══ Material for the task
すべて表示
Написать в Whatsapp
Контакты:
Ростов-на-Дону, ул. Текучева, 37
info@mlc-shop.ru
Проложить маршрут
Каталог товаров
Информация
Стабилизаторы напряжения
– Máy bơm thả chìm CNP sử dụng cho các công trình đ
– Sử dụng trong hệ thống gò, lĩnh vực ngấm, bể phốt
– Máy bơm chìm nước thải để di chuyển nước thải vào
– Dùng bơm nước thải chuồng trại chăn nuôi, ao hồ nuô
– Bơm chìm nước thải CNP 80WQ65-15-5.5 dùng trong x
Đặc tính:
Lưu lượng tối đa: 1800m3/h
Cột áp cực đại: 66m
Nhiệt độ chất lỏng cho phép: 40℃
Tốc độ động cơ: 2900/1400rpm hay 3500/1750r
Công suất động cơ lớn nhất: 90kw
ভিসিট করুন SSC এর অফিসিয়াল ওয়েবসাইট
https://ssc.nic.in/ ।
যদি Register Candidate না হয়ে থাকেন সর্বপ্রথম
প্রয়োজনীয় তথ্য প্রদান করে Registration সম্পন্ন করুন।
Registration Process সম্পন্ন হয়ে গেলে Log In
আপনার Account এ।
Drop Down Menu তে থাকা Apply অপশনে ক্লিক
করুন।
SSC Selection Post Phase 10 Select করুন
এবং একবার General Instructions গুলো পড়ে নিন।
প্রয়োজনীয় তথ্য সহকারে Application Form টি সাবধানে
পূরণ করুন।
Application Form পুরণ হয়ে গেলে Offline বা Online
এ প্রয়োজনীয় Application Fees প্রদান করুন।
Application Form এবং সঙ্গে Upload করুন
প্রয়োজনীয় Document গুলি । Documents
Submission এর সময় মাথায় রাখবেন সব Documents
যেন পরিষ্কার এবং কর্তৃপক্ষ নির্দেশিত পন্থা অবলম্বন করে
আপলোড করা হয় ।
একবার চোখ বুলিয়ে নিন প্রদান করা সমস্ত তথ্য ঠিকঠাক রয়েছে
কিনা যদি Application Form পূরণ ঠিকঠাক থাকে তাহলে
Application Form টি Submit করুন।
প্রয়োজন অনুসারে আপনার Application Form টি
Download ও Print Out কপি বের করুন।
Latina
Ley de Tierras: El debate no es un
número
════
> Assignment: What you return must match the records above exactly, line for line.

> Result:
すべて表示
Написать в Whatsapp
Контакты:
Ростов-на-Дону, ул. Текучева, 37
info@mlc-shop.ru
Проложить маршрут
Каталог товаров
Информация
Стабилизаторы напряжения
– Máy bơm thả chìm CNP sử dụng cho các công trình đ
– Sử dụng trong hệ thống gò, lĩnh vực ngấm, bể phốt
– Máy bơm chìm nước thải để di chuyển nước thải vào
– Dùng bơm nước thải chuồng trại chăn nuôi, ao hồ nuô
– Bơm chìm nước thải CNP 80WQ65-15-5.5 dùng trong x
Đặc tính:
Lưu lượng tối đa: 1800m3/h
Cột áp cực đại: 66m
Nhiệt độ chất lỏng cho phép: 40℃
Tốc độ động cơ: 2900/1400rpm hay 3500/1750r
Công suất động cơ lớn nhất: 90kw
ভিসিট করুন SSC এর অফিসিয়াল ওয়েবসাইট
https://ssc.nic.in/ ।
যদি Register Candidate না হয়ে থাকেন সর্বপ্রথম
প্রয়োজনীয় তথ্য প্রদান করে Registration সম্পন্ন করুন।
Registration Process সম্পন্ন হয়ে গেলে Log In
আপনার Account এ।
Drop Down Menu তে থাকা Apply অপশনে ক্লিক
করুন।
SSC Selection Post Phase 10 Select করুন
এবং একবার General Instructions গুলো পড়ে নিন।
প্রয়োজনীয় তথ্য সহকারে Application Form টি সাবধানে
পূরণ করুন।
Application Form পুরণ হয়ে গেলে Offline বা Online
এ প্রয়োজনীয় Application Fees প্রদান করুন।
Application Form এবং সঙ্গে Upload করুন
প্রয়োজনীয় Document গুলি । Documents
Submission এর সময় মাথায় রাখবেন সব Documents
যেন পরিষ্কার এবং কর্তৃপক্ষ নির্দেশিত পন্থা অবলম্বন করে
আপলোড করা হয় ।
একবার চোখ বুলিয়ে নিন প্রদান করা সমস্ত তথ্য ঠিকঠাক রয়েছে
কিনা যদি Application Form পূরণ ঠিকঠাক থাকে তাহলে
Application Form টি Submit করুন।
প্রয়োজন অনুসারে আপনার Application Form টি
Download ও Print Out কপি বের করুন।
Latina
Ley de Tierras: El debate no es un
número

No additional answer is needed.